Apologies for the noob question as I am just getting started with ray. This is the script I am using to experiment with ray serve.
#!/usr/bin/env python3
# encoding: utf-8
"""Vanilla Ray Serve Testing"""
import logging
from time import sleep
from typing import Dict
import ray
import requests
from ray import serve
from starlette.requests import Request
logging.basicConfig(format='%(asctime)s|%(levelname)s: %(message)s',
datefmt='%H:%M:%S, %d-%b-%Y', level=logging.INFO)
ray.init() # Works fine without this line
@serve.deployment
class MyModelDeployment:
"""The server class."""
def __init__(self, msg: str):
"""Initialize model state: could be very large neural net weights."""
self._msg = msg
def __call__(self, request: Request) -> Dict:
"""Implement the functional interface."""

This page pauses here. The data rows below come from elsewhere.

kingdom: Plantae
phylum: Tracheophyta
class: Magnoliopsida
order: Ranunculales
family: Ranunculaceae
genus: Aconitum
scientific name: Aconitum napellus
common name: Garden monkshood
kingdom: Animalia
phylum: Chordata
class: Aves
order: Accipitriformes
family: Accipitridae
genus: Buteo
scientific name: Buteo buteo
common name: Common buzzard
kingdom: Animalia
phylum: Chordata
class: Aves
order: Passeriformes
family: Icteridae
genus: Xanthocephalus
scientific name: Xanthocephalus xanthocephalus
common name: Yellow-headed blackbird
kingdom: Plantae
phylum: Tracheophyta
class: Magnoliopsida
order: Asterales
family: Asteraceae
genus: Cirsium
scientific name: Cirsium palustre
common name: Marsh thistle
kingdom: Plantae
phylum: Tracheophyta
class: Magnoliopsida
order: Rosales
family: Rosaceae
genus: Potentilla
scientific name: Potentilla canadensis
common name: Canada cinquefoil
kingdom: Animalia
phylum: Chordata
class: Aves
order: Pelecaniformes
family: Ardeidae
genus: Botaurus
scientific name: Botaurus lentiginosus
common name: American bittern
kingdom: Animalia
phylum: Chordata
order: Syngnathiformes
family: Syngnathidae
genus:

logging.info(msg='Got a call.')
return {"result": self._msg}
app = MyModelDeployment.bind(msg="Hello world!")
serve.run(app, route_prefix="/")
print('Server deployed successfully.')
print(requests.get("http://localhost:8000/").json())
It is working without error, as the last line prints the output of the curl request. But the script terminates after execution (and the server stops running), is that supposed to happen?
When I do backend development with flask or fastapi, my experience is, the service stays alive (unless killed by appropriate signal), and listens to the configured port for request. In fact, that is my understanding of any service, that keeps running at a specific port, unless killed. Is not that how ray serve supposed to work, if a client is to use the web interface?
Clearly, I have some conceptual gap in understanding the purpose and usecase of ray serve here, so any guidance or reference will be appreciated.
Also, it seems the line ray.init()
is really superfluous, as the script works exact the same way without the line. So why does that line matter?
P. S. If it matters, I am running the script on my local laptop (Ubuntu 22.04) without any cluster.